- [DEINE AUFGABE]
Gib aus dem Material unten die Zeilen von der Zeile mit „Rank the series“ bis einschließlich der Zeile mit „Sep. 30, 2013, Dec. 31, 2012“ unverändert aus.

- [BEREITGESTELLTES MATERIAL]
▬▬▬

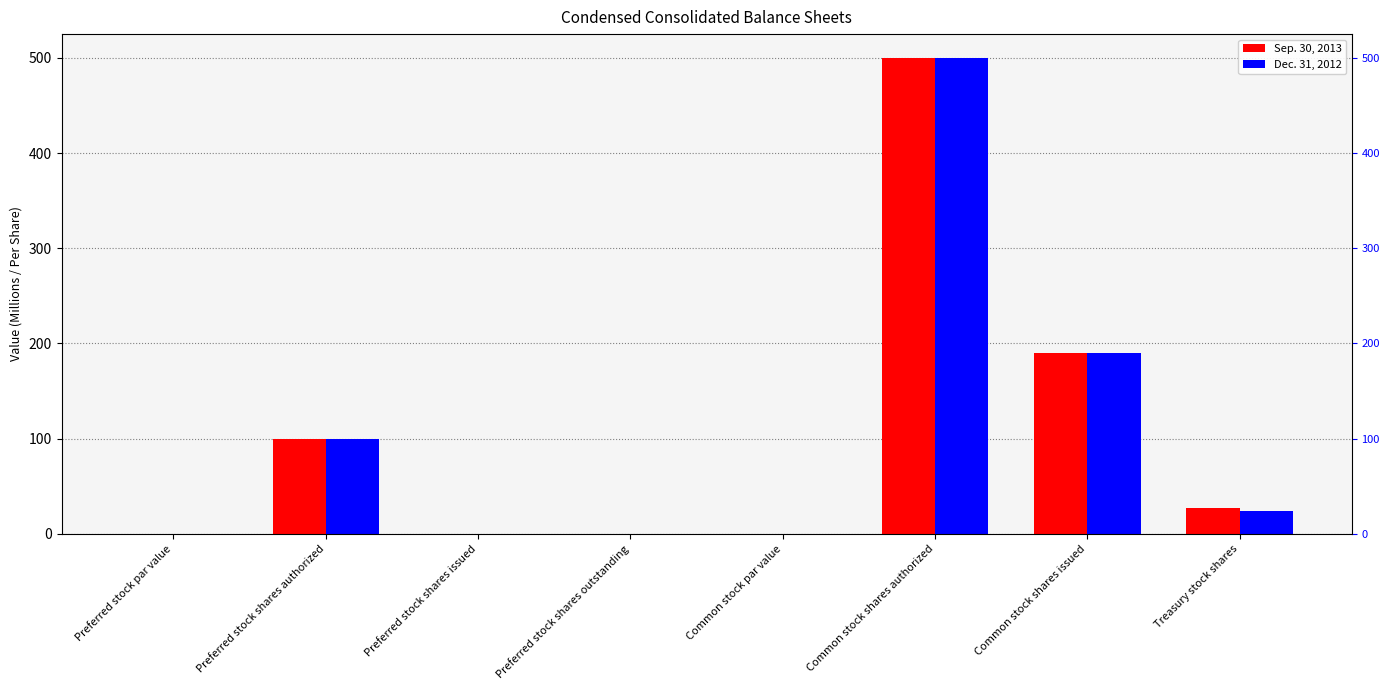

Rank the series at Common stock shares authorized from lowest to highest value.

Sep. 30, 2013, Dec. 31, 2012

▬▬▬

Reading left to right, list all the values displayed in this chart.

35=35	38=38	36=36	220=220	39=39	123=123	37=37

▬▬▬

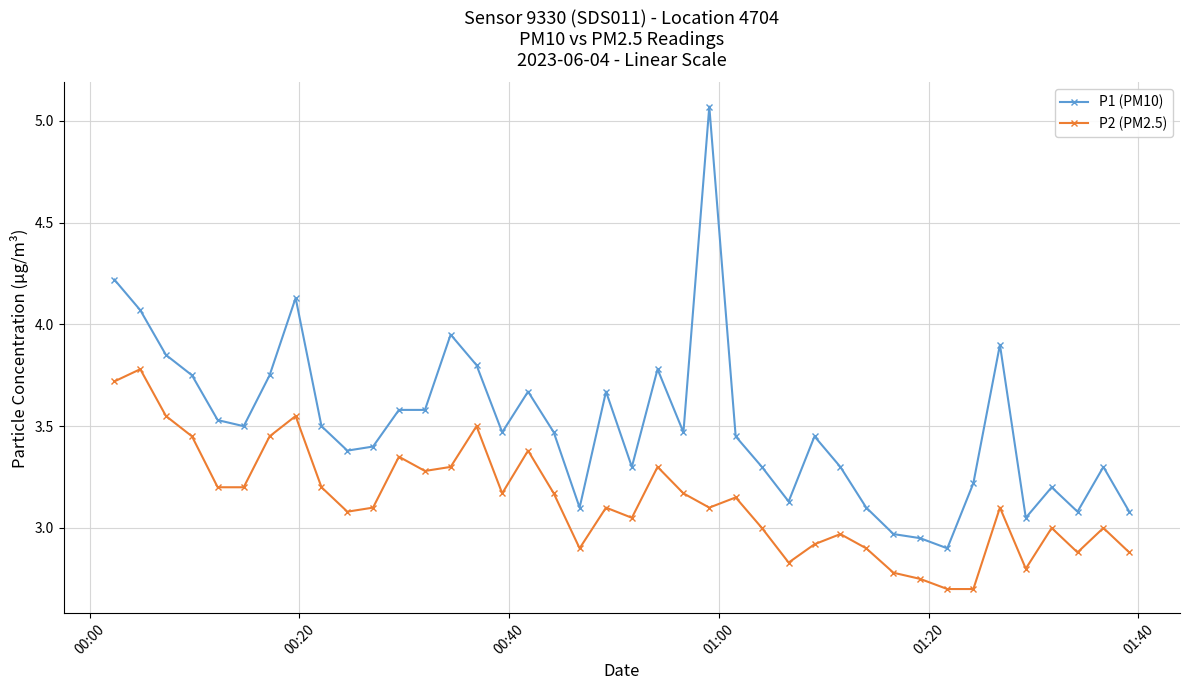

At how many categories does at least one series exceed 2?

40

▬▬▬

- [LÖSUNG]
Rank the series at Common stock shares authorized from lowest to highest value.

Sep. 30, 2013, Dec. 31, 2012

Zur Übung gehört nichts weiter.